Law Clerk Ideology and the Principal-Agent Problem

Jonathan links below to Adam Liptak’s front-page New York Times article on the ideology of law clerks, and Jason Mazzone’s critique of it. Echoing the point at the end of Mazzone’s critique, I think the ideology of law clerks roughly matches that of the Justices because the Justices are trying to solve the principal-agent problem. As Wikipedia explains:

In political science and economics, the problem of motivating a party to act on behalf of another is known as ‘the principal–agent problem’. The principal–agent problem arises when a principal compensates an agent for performing certain acts that are useful to the principal and costly to the agent, and where there are elements of the performance that are costly to observe. This is the case to some extent for all contracts that are written in a world of information asymmetry, uncertainty and risk. Here, principals do not know enough about whether (or to what extent) a contract has been satisfied. The solution to this information problem — closely related to the moral hazard problem — is to ensure the provision of appropriate incentives so agents act in the way principals wish.

Supreme Court Justices solve the principal/agent problem by tending to hire law clerks who generally agree with their bosses’ views of the law. That agreement gives the Justices more confidence that their law clerks will be faithful agents without the Justices having to engage in costly monitoring of law clerk performance.

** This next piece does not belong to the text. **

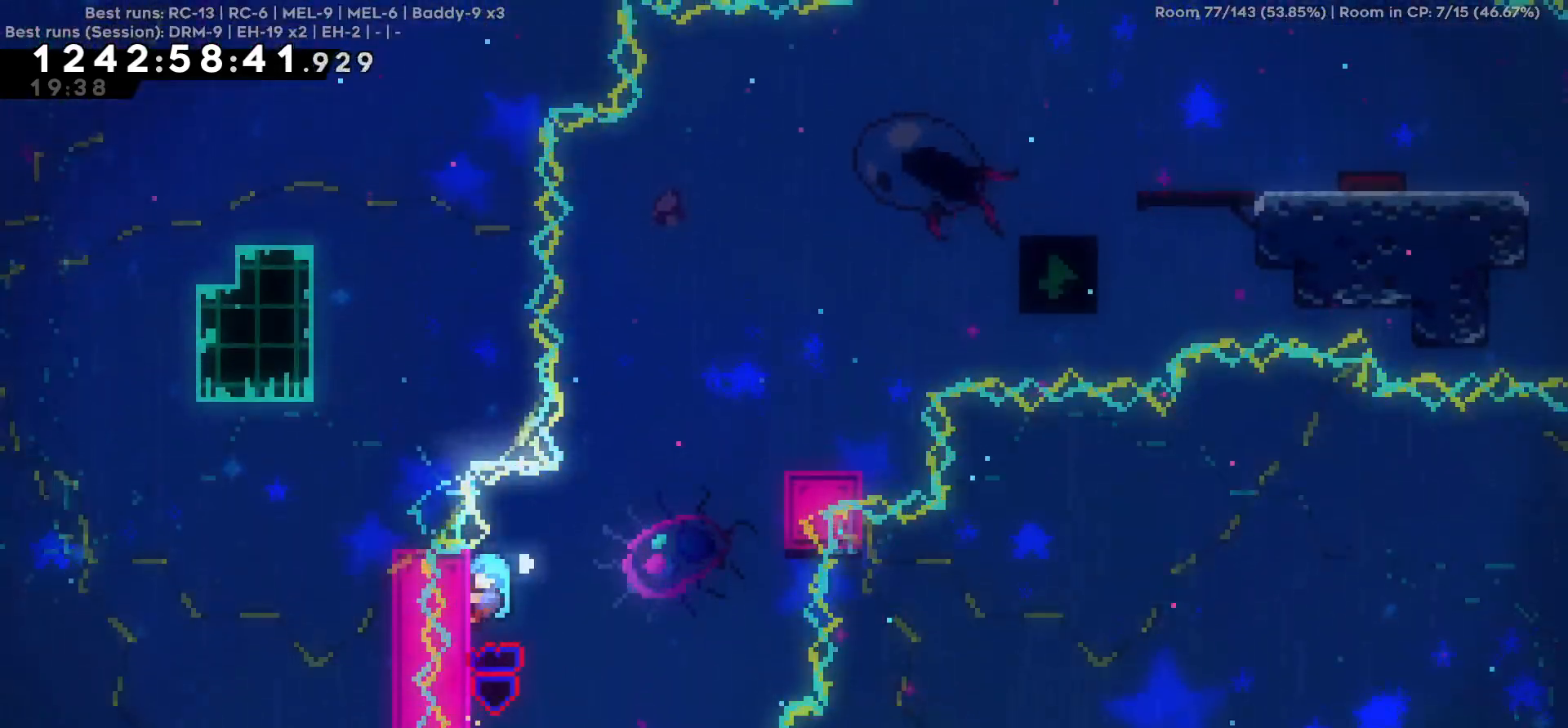
{"keys": ["d"], "events": [[50, "d", "down"], [50, "w", "up"]]}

I think this happens roughly equally among the liberal and conservative Justices. The data Liptak presents misses this a bit by suggesting that the trend is more pronounced among the conservative Justices. Justice Thomas has never hired a clerk who worked for a Democratically-nominated circuit judge, Liptak notes. In contrast, Justice Breyer hires clerks who worked for GOP-nominated circuit judges on a regular basis. The numbers are accurate, but in my view, they don’t reflect a greater willingness among liberal Justices to hire conservative clerks than conservative Justices have to hire liberal clerks. Rather, I think the numbers reflect the fact that the pool of today’s circuit court law clerks is considerably to the left of the pool of today’s circuit court judges.

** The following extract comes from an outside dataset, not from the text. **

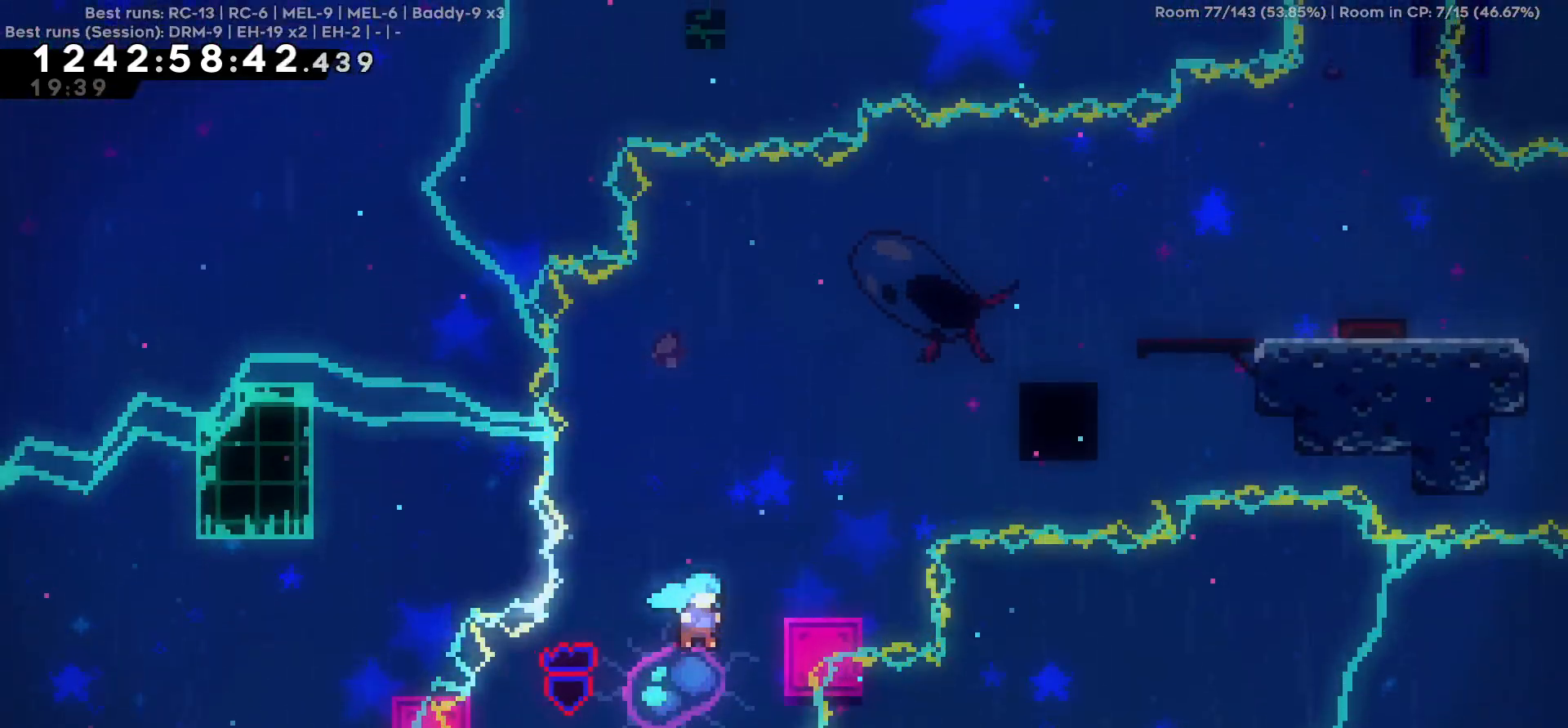
{"keys": ["d"], "events": [[217, "d", "up"], [500, "d", "down"]]}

Consider the dynamic. Because the pool of potential circuit clerks is more liberal than the pool of existing circuit court judges, ideological mixes between clerk and judges tend to be one-way. Specifically, it is common for many GOP-nominated circuit court judges to hire liberal clerks. After all, most of the applicants out there are liberal. Even if you slightly prefer conservative candidates, you’re likely to end up with lots of liberal clerks given the pool. In contrast, it is rare for a Democratically-nominated circuit court judge to hire a conservative clerk. (Not unheard of, but rare.) If you’re a Democratically-appointed circuit judge, and you slightly prefer liberal clerk candidates, you’ll find you have tons of qualified liberal applicants to choose from.

This dynamic then leads to the chart we see in the Liptak article with conservative Justices hiring almost exclusively from GOP-nominated circuit court chambers while liberal Justices have a more mixed record. If you’re a conservative Justice, you’ll find ideological matches only in the ranks of alumni of GOP-appointed circuit court judges. On the other hand, if you’re a liberal Justice, you’ll find ideological matches among the alumni of both Democratically-appointed circuit court judges and some GOP-appointed circuit court judges. To put some names on it, a liberal Justice can hire lots of Boudin clerks, and an occasional Kozinski clerk or Wilkinson clerk, without hiring a clerk who is actually conservative.

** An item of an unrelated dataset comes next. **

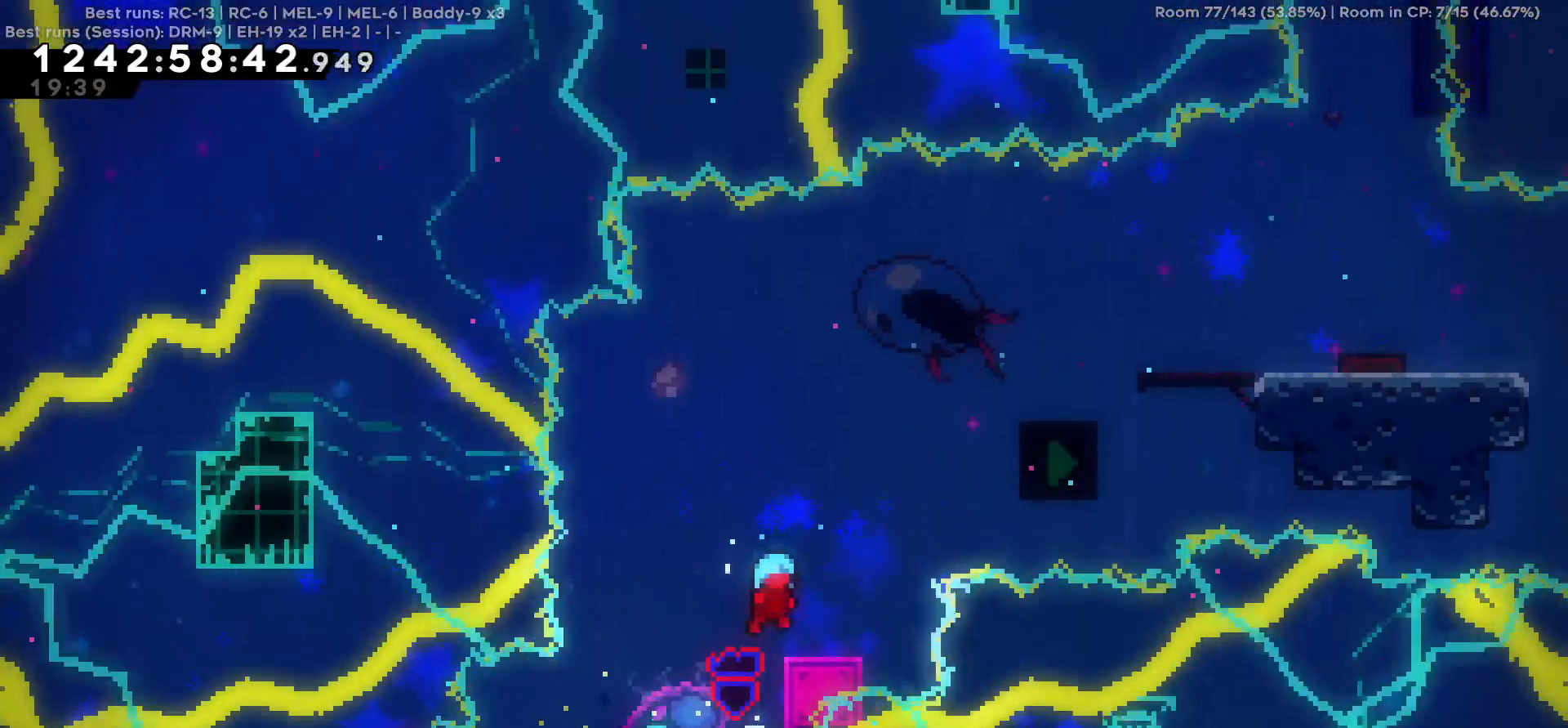
{"keys": ["d", "w"], "events": [[84, "d", "up"], [367, "d", "down"], [367, "w", "down"]]}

Finally, I should point out that all of this discussion is of course very much oversimplified. Terms like “liberal” and “conservative” are blunt and often misleading labels. Each Justice, and each clerk, has a wide range of views that often are hard to classify. Still, I think the oversimplification at least leads to some helpful generalizations, even if it’s important not to look at the problem with too simple a lens.